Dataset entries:
- - - - - - -
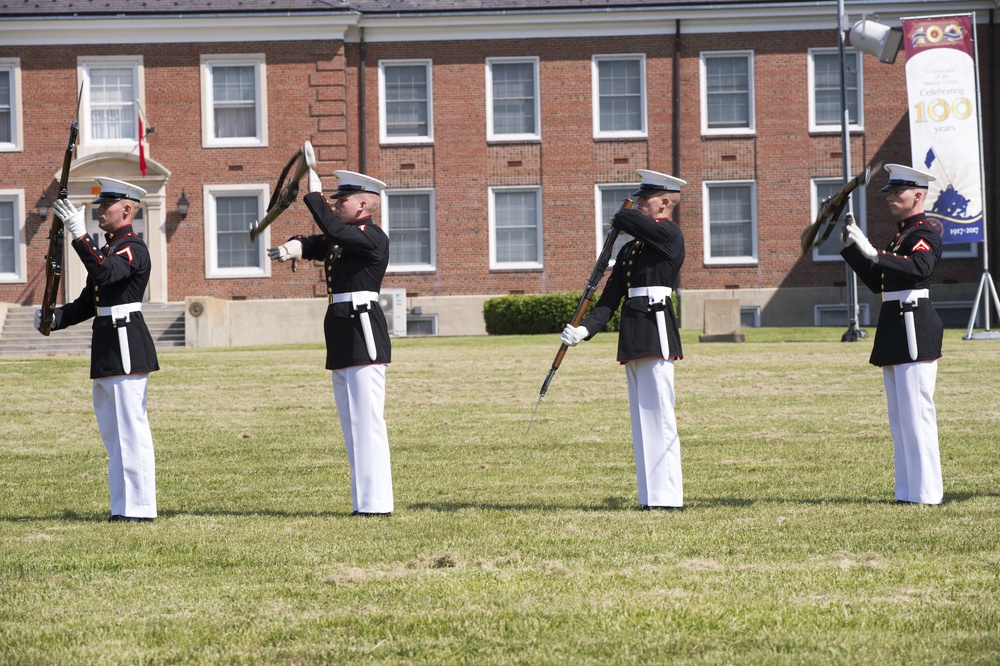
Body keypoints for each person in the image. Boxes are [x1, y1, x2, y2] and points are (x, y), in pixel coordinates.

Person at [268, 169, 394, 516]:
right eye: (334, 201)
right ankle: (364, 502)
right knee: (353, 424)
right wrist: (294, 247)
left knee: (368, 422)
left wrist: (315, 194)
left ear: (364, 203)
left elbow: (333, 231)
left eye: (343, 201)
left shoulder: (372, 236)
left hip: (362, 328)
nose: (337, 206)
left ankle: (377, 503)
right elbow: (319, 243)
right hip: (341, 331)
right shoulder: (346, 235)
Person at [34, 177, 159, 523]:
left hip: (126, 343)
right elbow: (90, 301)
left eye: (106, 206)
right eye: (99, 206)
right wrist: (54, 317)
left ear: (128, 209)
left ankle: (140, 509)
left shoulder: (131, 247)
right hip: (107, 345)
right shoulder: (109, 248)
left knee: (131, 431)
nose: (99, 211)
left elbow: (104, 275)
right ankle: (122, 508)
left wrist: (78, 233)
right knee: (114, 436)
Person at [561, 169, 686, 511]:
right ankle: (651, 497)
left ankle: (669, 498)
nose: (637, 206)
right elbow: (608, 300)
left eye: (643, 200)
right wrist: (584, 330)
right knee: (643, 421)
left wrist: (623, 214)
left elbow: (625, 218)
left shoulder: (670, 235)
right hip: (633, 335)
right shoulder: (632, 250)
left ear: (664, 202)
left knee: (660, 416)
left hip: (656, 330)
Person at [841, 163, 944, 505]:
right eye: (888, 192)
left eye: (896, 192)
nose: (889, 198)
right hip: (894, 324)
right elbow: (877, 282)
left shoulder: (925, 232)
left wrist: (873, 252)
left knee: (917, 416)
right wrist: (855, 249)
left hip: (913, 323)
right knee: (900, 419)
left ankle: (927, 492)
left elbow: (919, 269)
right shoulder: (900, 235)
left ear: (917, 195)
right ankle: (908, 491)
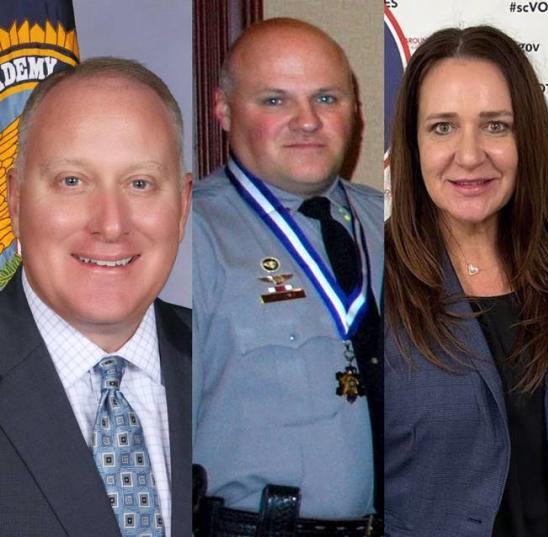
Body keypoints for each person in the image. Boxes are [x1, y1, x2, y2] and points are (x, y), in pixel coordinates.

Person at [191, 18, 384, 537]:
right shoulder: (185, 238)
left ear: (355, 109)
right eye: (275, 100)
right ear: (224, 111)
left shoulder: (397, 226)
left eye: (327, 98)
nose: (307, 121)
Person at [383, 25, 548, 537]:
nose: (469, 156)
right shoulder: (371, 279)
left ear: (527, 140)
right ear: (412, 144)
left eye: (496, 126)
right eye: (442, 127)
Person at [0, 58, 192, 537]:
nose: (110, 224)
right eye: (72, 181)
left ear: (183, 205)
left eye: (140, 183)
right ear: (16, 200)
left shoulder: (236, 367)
- - - - - - -
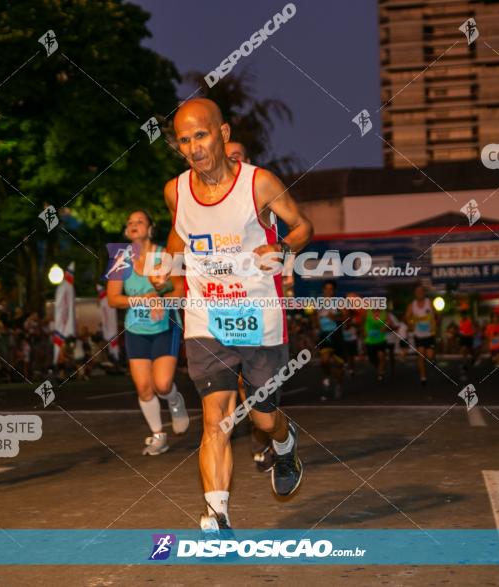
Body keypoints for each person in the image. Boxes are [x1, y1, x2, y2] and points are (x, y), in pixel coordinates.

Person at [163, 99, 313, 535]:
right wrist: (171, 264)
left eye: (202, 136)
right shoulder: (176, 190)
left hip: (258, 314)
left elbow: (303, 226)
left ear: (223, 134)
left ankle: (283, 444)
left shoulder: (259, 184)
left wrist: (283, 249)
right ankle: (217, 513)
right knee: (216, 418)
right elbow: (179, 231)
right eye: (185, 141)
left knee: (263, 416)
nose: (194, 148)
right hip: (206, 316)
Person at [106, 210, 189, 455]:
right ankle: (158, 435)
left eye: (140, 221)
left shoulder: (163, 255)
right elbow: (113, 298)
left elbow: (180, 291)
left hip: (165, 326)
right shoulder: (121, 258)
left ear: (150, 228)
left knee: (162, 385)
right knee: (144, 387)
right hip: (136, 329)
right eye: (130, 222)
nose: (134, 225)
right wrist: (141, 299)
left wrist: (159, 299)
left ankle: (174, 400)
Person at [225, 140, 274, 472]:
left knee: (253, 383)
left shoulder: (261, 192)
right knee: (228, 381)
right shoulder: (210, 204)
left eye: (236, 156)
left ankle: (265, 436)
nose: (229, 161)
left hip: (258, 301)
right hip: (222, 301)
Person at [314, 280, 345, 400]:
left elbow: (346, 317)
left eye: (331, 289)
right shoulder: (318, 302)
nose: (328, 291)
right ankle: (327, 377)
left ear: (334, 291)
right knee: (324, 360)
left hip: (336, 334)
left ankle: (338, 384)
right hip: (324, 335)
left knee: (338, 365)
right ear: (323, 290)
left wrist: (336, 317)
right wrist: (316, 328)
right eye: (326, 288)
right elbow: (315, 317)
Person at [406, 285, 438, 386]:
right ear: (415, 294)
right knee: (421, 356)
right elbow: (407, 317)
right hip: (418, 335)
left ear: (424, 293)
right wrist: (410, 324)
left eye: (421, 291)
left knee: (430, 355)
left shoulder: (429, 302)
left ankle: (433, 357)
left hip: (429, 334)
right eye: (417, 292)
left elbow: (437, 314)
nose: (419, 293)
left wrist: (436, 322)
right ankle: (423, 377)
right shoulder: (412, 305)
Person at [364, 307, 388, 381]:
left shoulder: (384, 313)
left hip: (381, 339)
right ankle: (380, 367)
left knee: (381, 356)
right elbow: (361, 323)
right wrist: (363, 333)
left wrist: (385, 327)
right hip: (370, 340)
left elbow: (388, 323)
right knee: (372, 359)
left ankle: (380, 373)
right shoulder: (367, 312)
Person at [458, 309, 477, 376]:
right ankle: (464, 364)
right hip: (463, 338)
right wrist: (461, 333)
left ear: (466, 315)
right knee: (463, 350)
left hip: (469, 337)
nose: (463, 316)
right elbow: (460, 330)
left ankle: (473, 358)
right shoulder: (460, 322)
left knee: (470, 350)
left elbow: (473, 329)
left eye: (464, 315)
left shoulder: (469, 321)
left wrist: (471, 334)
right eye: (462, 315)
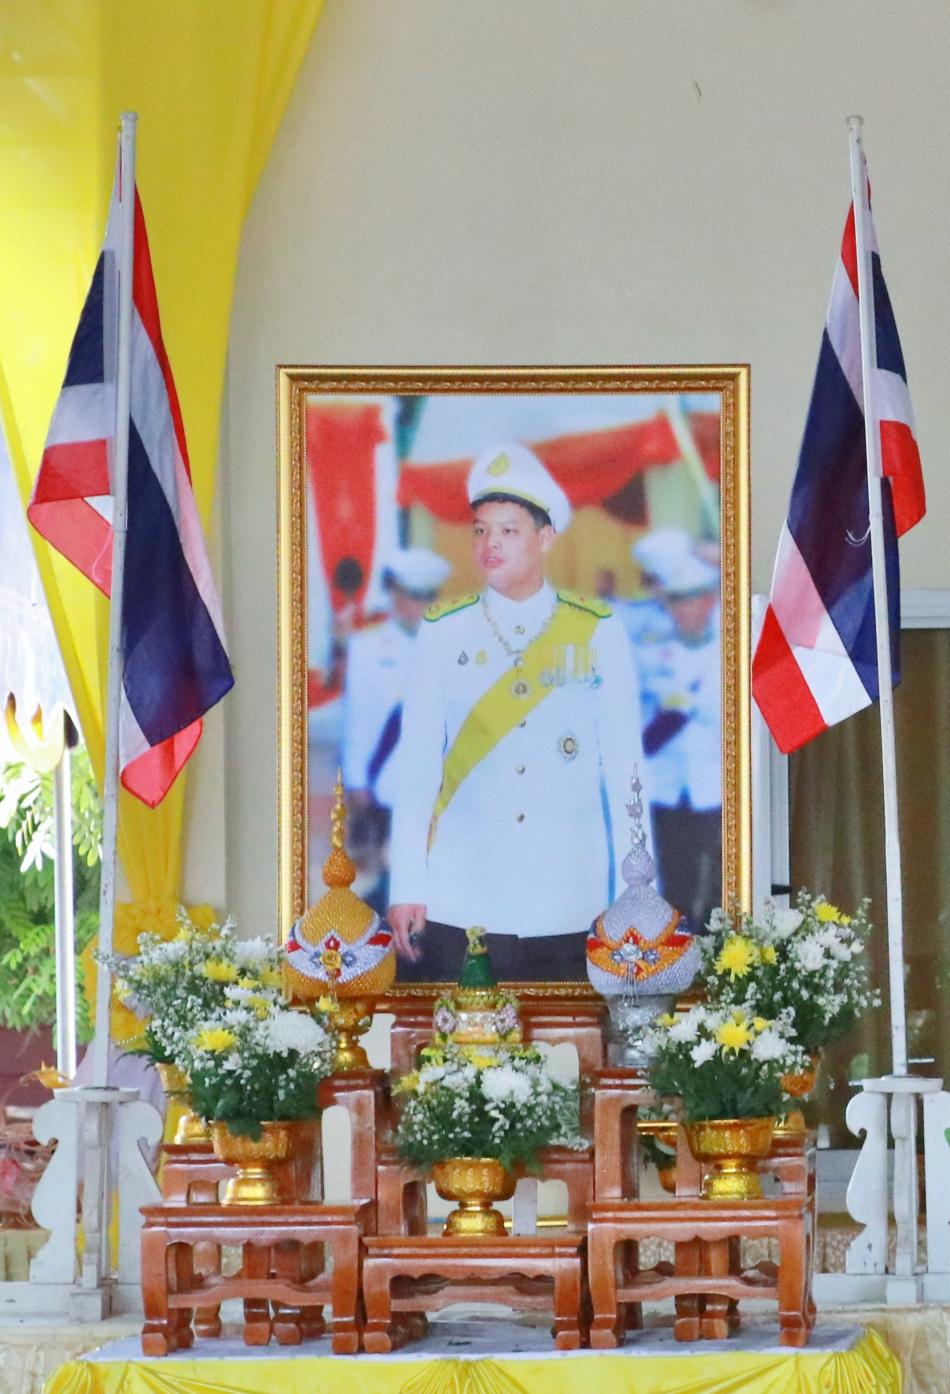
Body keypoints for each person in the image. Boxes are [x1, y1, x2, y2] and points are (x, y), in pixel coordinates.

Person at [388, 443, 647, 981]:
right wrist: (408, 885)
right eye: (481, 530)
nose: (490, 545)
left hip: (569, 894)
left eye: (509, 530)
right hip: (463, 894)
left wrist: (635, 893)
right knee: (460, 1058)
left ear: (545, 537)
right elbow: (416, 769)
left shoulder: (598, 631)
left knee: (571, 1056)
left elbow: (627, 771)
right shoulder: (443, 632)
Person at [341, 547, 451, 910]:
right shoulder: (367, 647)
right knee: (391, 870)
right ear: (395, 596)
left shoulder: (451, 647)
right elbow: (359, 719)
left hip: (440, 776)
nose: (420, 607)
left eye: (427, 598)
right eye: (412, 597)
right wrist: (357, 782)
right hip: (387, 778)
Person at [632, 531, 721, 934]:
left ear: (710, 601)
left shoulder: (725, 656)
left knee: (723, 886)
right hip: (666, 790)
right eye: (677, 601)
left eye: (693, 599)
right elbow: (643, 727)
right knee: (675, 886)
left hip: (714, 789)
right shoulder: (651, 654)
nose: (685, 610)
- - - - - - -
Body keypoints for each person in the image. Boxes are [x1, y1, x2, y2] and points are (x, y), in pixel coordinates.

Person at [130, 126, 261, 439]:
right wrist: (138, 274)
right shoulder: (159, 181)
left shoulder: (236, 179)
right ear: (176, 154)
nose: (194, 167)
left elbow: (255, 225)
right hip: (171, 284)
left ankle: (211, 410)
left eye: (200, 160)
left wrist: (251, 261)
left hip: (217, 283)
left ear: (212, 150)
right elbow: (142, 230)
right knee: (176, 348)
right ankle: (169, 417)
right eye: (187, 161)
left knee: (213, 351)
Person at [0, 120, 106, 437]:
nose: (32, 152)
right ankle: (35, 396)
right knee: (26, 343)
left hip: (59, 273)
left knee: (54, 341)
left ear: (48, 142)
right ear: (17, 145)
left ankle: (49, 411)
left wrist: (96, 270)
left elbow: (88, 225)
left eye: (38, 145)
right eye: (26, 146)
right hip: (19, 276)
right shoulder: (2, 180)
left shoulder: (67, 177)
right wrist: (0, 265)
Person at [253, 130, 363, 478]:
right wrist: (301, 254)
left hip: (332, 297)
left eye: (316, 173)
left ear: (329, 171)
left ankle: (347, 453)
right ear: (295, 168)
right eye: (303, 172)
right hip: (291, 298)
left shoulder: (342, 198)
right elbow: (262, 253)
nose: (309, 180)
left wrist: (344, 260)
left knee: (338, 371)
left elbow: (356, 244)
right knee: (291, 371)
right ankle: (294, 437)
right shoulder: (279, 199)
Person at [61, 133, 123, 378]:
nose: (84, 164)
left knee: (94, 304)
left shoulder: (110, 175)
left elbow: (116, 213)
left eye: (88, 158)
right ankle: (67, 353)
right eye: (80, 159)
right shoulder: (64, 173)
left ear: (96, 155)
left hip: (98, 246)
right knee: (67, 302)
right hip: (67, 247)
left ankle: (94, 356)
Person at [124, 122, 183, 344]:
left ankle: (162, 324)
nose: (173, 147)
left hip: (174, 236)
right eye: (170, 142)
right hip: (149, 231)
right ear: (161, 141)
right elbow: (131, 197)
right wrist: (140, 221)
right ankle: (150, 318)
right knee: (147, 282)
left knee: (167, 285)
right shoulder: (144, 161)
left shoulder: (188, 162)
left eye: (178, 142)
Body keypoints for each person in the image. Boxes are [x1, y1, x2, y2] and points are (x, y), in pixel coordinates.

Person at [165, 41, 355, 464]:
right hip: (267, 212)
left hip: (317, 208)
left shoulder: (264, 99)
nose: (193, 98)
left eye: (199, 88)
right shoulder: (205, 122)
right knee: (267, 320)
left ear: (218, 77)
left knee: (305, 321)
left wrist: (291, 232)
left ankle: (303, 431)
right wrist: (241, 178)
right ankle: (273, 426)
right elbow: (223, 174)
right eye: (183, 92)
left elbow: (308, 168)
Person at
- - - - - - -
Problem to work on – Reproduce the entries above exactly, but only the lines between the line holding "left ear: (48, 142)" and the line holding "right hip: (291, 298)", inclusive.

Exercise answer –
left ear: (48, 142)
right ear: (17, 145)
left ankle: (49, 411)
left wrist: (96, 270)
left elbow: (88, 225)
left eye: (38, 145)
right eye: (26, 146)
right hip: (19, 276)
right shoulder: (2, 180)
left shoulder: (67, 177)
right wrist: (0, 265)
Person at [253, 130, 363, 478]:
right wrist: (301, 254)
left hip: (332, 297)
left eye: (316, 173)
left ear: (329, 171)
left ankle: (347, 453)
right ear: (295, 168)
right eye: (303, 172)
right hip: (291, 298)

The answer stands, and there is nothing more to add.